Chart comprehension data:
= Beginning of Section =
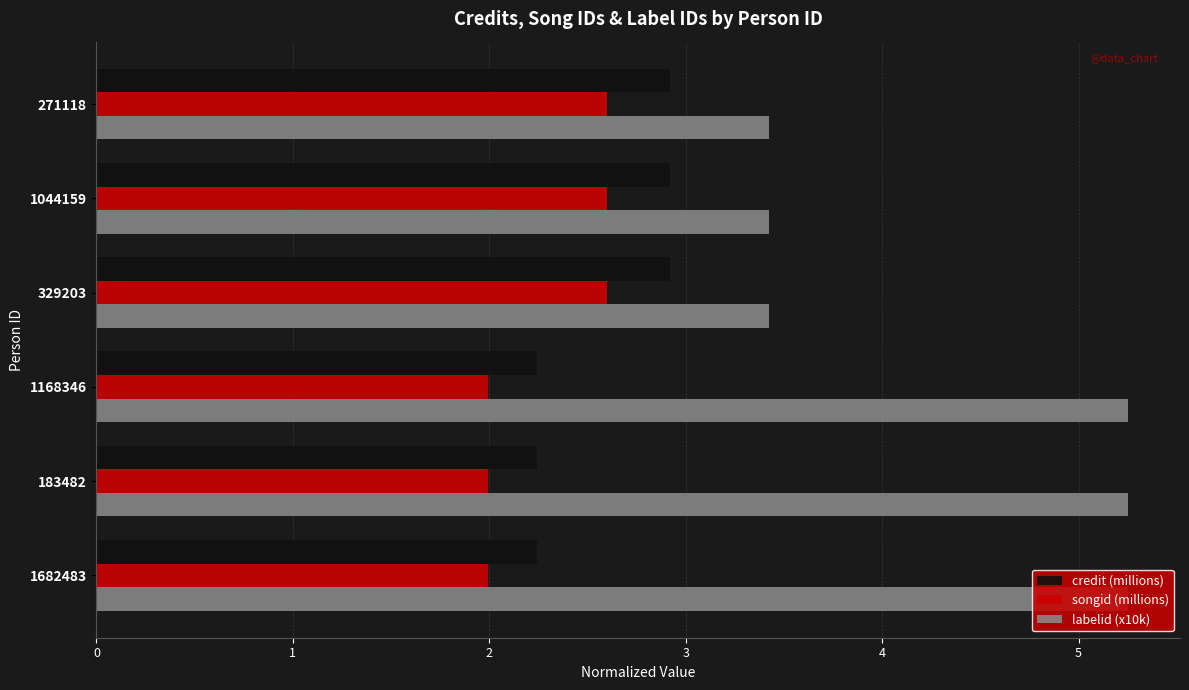

Count the labelid (x10k) values in the range 3 to 5.

3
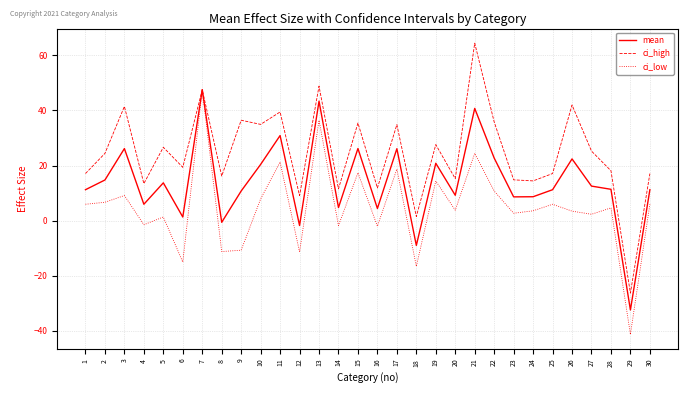

True or false: ci_high has a value of 22.9 at 4.

False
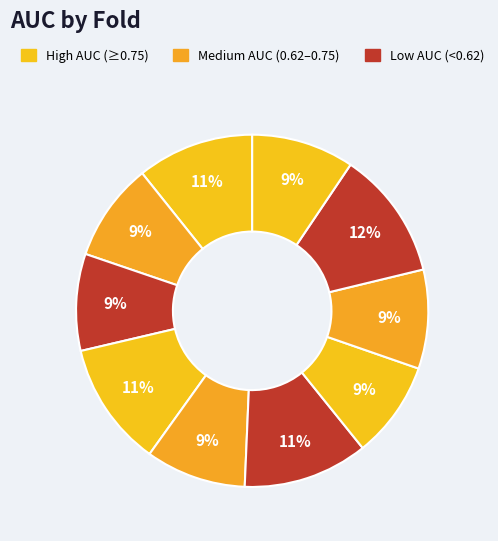

How many slices are in this pie chart?

10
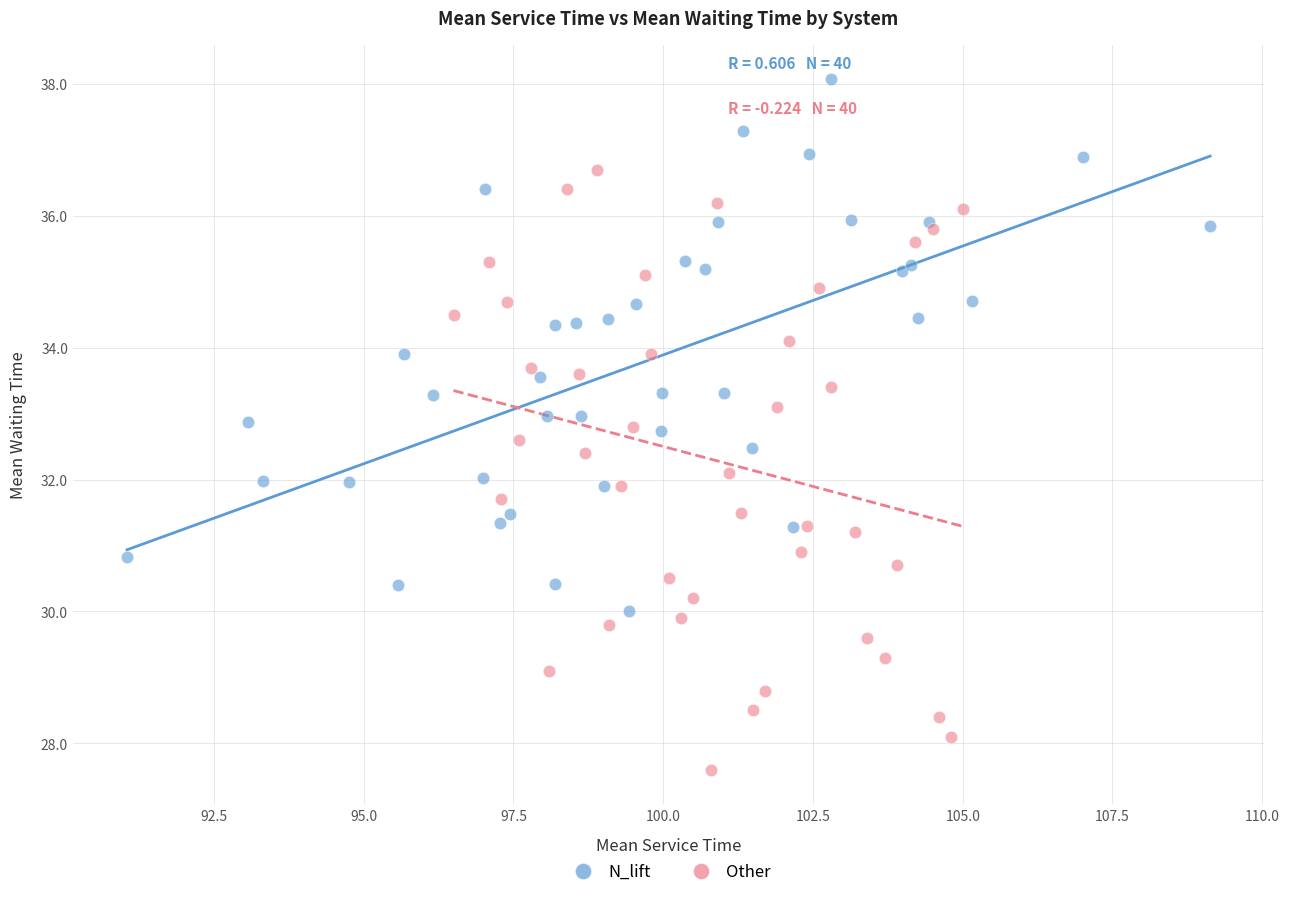

Which series has the largest Y range (max minus min)?

Other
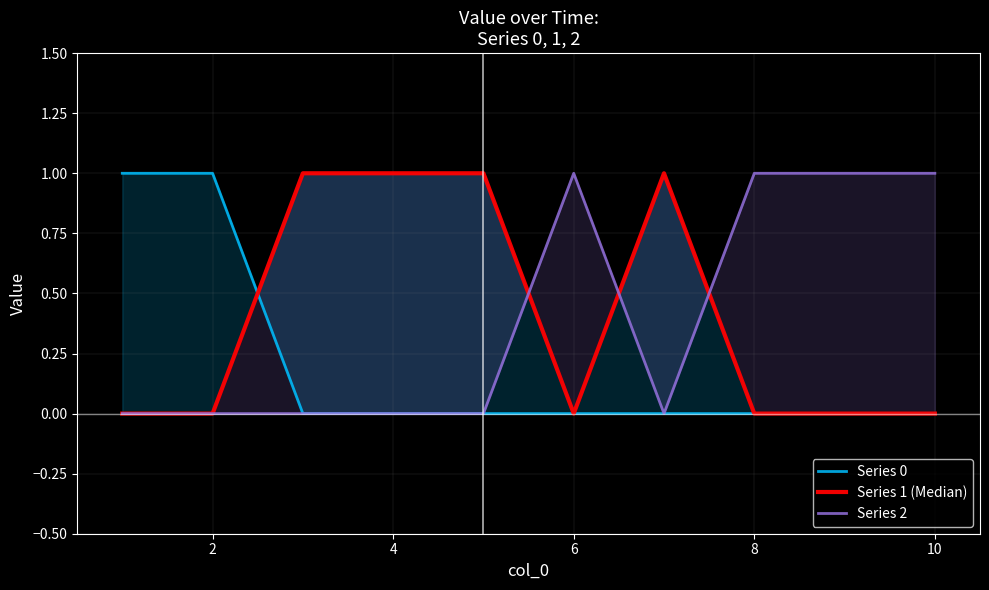

What are all the series names shown in the legend?

Series 0, Series 1 (Median), Series 2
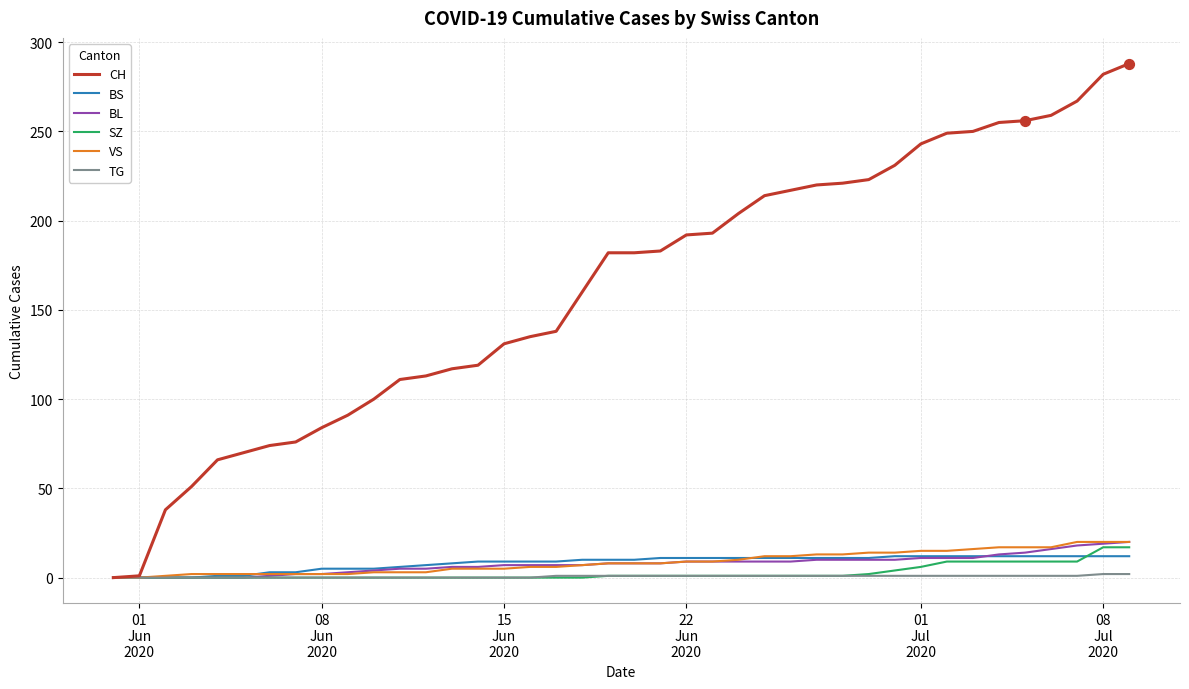

What are all the series names shown in the legend?

CH, BS, BL, SZ, VS, TG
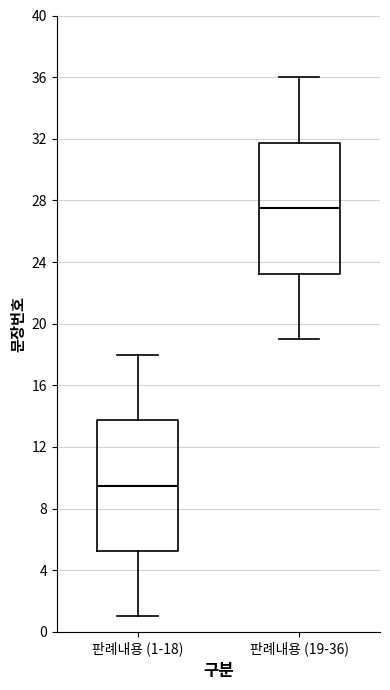

Reading left to right, transcribe this box plot: for each box, give where its median line is, the range the box spans, and where its two whiskers end, as read against the y-axis. The values are not printed on the chart, so give them approximately, as read against the axis.

판례내용 (1-18): median 9.5, box 5.5 to 14.0, whiskers 1.0 to 18.0
판례내용 (19-36): median 27.5, box 23.5 to 32.0, whiskers 19.0 to 36.0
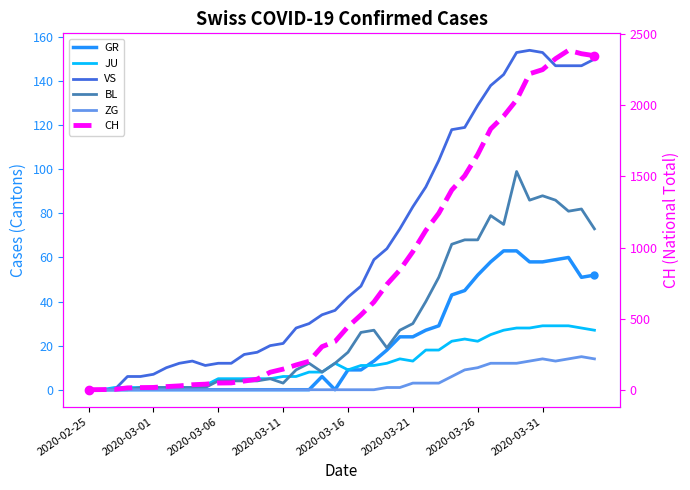

What is the difference between the maximum and second lowest values in the CH series?

2386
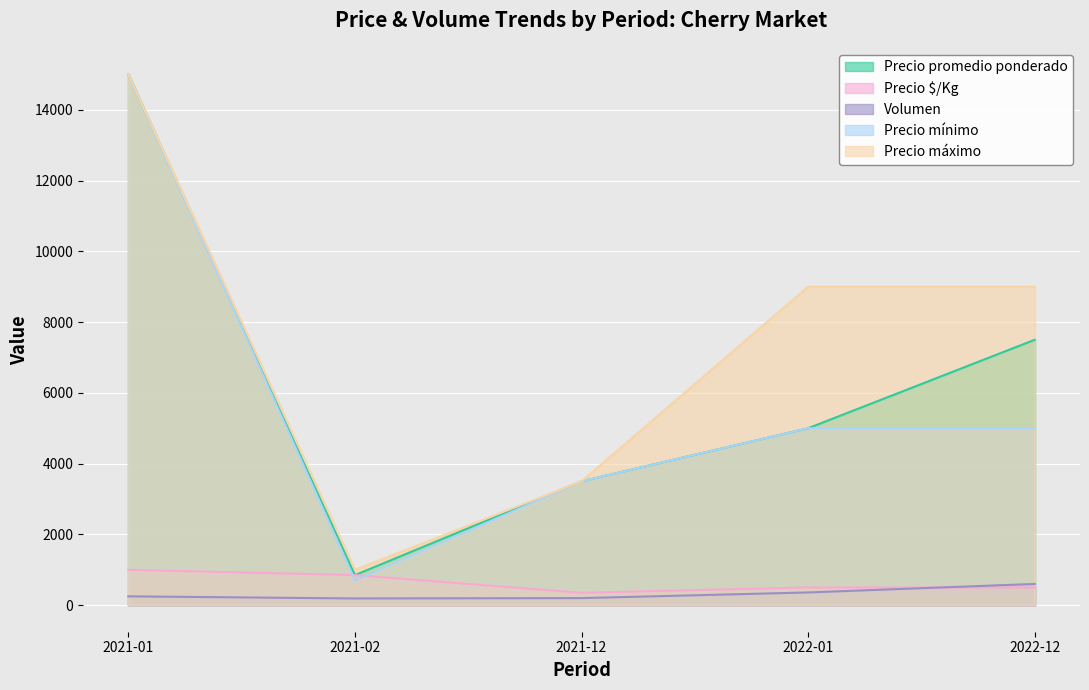

Reading left to right, list all the values displayed in this chart.

Precio promedio ponderado: 2021-01=15000	2021-02=850	2021-12=3500	2022-01=5000	2022-12=7500
Precio $/Kg: 2021-01=1000	2021-02=850	2021-12=350	2022-01=500	2022-12=500
Volumen: 2021-01=250	2021-02=190	2021-12=200	2022-01=360	2022-12=600
Precio mínimo: 2021-01=15000	2021-02=700	2021-12=3500	2022-01=5000	2022-12=5000
Precio máximo: 2021-01=15000	2021-02=1000	2021-12=3500	2022-01=9000	2022-12=9000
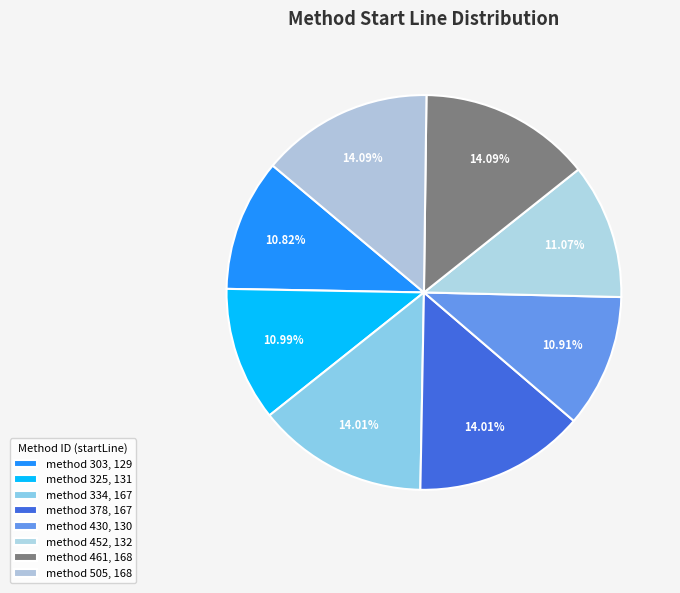

How many segments does this pie chart have?

8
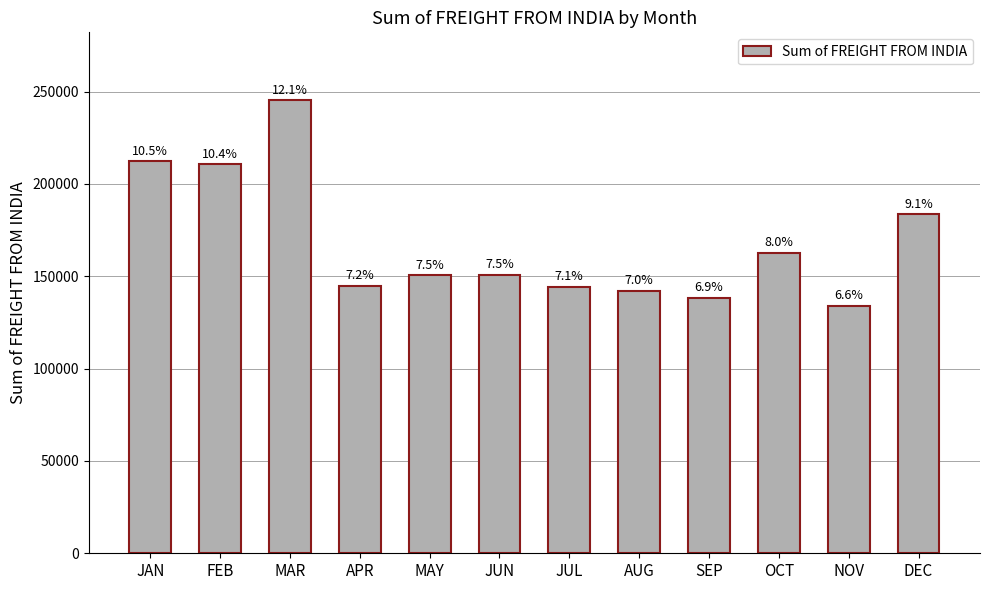

How many bars are there in total?

12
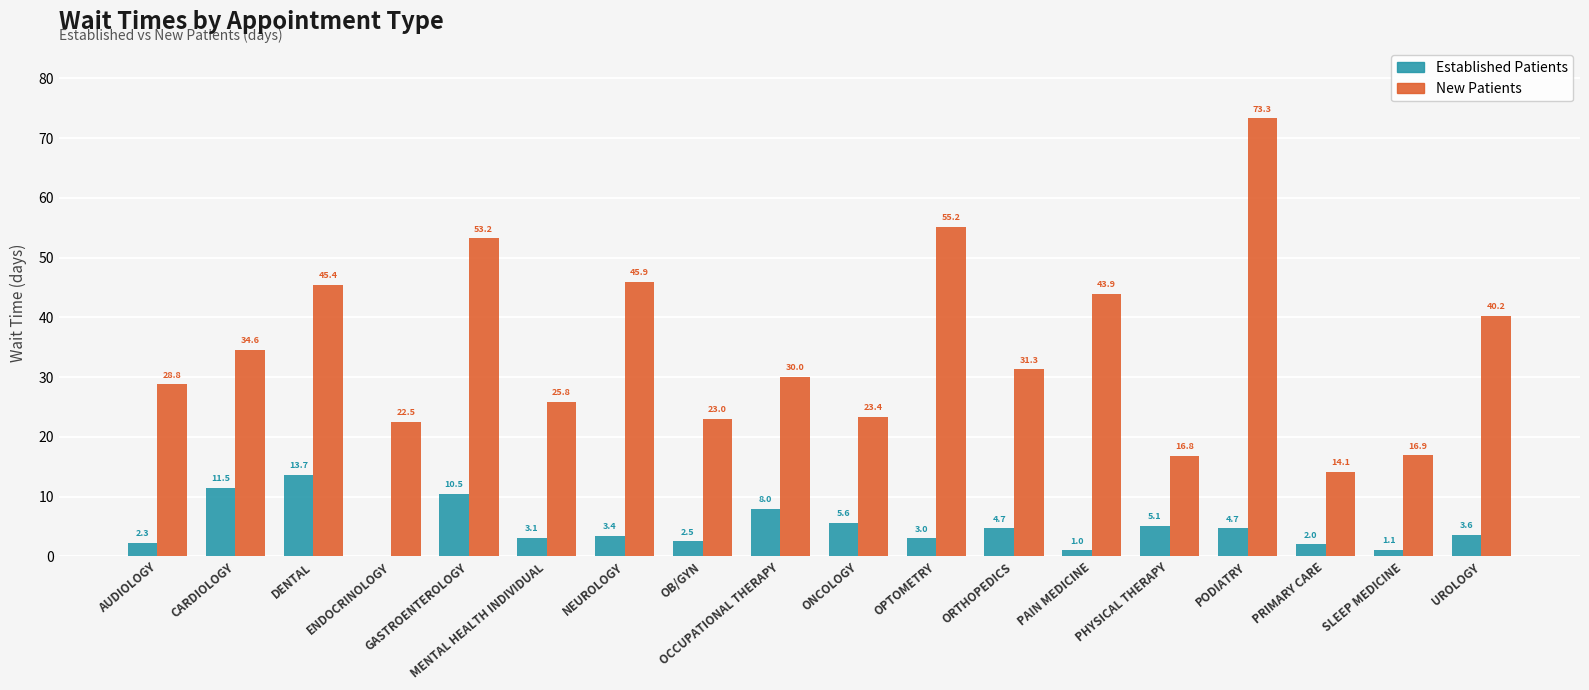

At which category is the sum across all series the highest?

PODIATRY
= End of Section =
Work item>
Rewrite the items above, replacing every instance of "pie chart" with "pie graph" and changing nothing else. Leave the pictures out of your answer.

Solution for this problem>
Count the labelid (x10k) values in the range 3 to 5.

3

True or false: ci_high has a value of 22.9 at 4.

False

How many slices are in this pie graph?

10

Which series has the largest Y range (max minus min)?

Other

What are all the series names shown in the legend?

Series 0, Series 1 (Median), Series 2

What are all the series names shown in the legend?

CH, BS, BL, SZ, VS, TG

Reading left to right, transcribe this box plot: for each box, give where its median line is, the range the box spans, and where its two whiskers end, as read against the y-axis. The values are not printed on the chart, so give them approximately, as read against the axis.

판례내용 (1-18): median 9.5, box 5.5 to 14.0, whiskers 1.0 to 18.0
판례내용 (19-36): median 27.5, box 23.5 to 32.0, whiskers 19.0 to 36.0

What is the difference between the maximum and second lowest values in the CH series?

2386

Reading left to right, list all the values displayed in this chart.

Precio promedio ponderado: 2021-01=15000	2021-02=850	2021-12=3500	2022-01=5000	2022-12=7500
Precio $/Kg: 2021-01=1000	2021-02=850	2021-12=350	2022-01=500	2022-12=500
Volumen: 2021-01=250	2021-02=190	2021-12=200	2022-01=360	2022-12=600
Precio mínimo: 2021-01=15000	2021-02=700	2021-12=3500	2022-01=5000	2022-12=5000
Precio máximo: 2021-01=15000	2021-02=1000	2021-12=3500	2022-01=9000	2022-12=9000

How many segments does this pie graph have?

8

How many bars are there in total?

12

At which category is the sum across all series the highest?

PODIATRY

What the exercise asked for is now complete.